→ Problem to solve
From the review of the story collection below, copy out everything from "In the opening" down to "loss of interest." word for word.

→ Passage shown
The stories in Elegantly Naked in My Sexy Mental Illness, Heather Fowler's fourth collection, hold a scalpel to the brain of each of its protagonists, in an attempt to differentiate true mental illness from what is natural and normal. When does a simple crush become an obsessive desire? At what point do we decide that these paranoid thoughts in our head are no longer innocent, no longer healthy?
In the opening story "Hand Licker", we meet a heartbroken mental case who sees his ex girlfriend's face everywhere he looks - in a burger and fries someone is eating, in other people's faces. His irresistible urge to lick their palms leads him to the redhead Claire, where he finds acceptance in a form he never knew before. In "Losing Married Women", our narrator unabashedly states "I am an unrepentant harvester of other people’s marriages", clearly not to blame for her insatiable appetite and eventual, habitual loss of interest.
There's a story about a women who becomes so fascinated with a co-worker's strange methods of hitting on her that even her own therapist tells her to shit or get off the pot; a relationship gone sour with a guy who's a confessed obsessive and the mental havoc it reeks on his paramour ; a doctor who can't keep his penis in his pants around one of his patients and why she allows it; a man who is abnormally attached to an old raggedy doll and his housekeeper; a good ole country girl with a club fist who gets a visit from a flirty little boy peddling bibles, only when he tries to take her on, she decides she won't go down without a fight.

→ Supplied material
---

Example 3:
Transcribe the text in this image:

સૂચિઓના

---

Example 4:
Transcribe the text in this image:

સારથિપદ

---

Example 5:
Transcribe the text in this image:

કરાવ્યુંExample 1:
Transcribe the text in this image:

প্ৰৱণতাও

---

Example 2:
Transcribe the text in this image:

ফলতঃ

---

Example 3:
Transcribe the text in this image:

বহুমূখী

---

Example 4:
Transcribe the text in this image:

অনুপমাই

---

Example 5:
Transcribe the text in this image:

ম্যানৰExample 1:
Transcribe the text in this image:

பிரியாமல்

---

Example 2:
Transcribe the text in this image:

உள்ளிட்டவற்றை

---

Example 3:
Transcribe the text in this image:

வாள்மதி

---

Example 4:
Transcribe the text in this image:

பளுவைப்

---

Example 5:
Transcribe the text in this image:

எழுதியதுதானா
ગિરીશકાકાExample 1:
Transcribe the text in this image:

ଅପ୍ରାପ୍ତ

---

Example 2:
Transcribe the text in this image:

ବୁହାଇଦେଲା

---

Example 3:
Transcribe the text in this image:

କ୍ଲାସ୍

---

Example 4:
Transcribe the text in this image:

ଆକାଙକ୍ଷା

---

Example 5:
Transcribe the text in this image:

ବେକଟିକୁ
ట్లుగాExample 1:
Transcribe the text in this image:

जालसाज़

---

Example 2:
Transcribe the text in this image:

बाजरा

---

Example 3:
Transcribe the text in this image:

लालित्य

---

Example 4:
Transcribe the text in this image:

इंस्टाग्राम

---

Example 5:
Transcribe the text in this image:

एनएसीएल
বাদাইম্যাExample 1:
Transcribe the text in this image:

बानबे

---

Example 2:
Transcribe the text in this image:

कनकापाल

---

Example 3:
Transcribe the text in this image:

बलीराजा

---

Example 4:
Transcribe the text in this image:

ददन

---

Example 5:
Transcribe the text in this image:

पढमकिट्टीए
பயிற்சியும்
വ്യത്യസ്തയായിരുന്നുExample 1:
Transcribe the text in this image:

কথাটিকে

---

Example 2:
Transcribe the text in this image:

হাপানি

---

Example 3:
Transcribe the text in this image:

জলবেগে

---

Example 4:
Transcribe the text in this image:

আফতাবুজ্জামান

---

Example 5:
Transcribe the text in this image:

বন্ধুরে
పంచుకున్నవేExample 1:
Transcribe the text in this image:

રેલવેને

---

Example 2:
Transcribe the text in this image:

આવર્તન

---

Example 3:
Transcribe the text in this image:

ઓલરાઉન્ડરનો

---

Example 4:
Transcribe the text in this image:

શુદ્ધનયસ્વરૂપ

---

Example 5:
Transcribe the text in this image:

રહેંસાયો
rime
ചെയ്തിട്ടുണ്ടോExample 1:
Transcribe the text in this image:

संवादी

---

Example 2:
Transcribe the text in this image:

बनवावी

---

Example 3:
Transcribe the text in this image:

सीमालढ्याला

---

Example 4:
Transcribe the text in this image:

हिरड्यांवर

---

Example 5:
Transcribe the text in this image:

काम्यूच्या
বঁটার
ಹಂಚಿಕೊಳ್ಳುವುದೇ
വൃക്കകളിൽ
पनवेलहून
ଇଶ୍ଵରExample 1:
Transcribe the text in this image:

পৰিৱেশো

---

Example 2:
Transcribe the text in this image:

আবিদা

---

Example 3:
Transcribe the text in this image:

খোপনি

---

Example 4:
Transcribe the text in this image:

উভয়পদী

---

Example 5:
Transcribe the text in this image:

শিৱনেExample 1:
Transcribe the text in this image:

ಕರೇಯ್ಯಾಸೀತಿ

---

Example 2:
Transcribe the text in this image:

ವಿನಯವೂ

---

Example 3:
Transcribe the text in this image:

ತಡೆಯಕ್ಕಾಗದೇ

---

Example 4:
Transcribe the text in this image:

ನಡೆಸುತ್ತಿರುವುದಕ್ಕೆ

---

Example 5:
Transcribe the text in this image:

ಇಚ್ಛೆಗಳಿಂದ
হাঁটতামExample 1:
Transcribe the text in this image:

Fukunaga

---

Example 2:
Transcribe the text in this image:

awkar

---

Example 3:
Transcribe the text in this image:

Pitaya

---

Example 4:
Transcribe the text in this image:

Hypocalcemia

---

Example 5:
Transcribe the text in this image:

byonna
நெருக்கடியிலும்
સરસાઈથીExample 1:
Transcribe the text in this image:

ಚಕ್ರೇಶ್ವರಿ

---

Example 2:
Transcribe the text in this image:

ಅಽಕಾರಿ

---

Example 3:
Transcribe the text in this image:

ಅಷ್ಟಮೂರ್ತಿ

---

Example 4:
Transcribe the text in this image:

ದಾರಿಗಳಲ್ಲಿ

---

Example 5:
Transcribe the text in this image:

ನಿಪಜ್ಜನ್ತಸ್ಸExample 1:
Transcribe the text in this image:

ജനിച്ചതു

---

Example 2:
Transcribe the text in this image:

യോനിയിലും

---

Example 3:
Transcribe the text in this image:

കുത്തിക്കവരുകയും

→ Response
In the opening story "Hand Licker", we meet a heartbroken mental case who sees his ex girlfriend's face everywhere he looks - in a burger and fries someone is eating, in other people's faces. His irresistible urge to lick their palms leads him to the redhead Claire, where he finds acceptance in a form he never knew before. In "Losing Married Women", our narrator unabashedly states "I am an unrepentant harvester of other people’s marriages", clearly not to blame for her insatiable appetite and eventual, habitual loss of interest.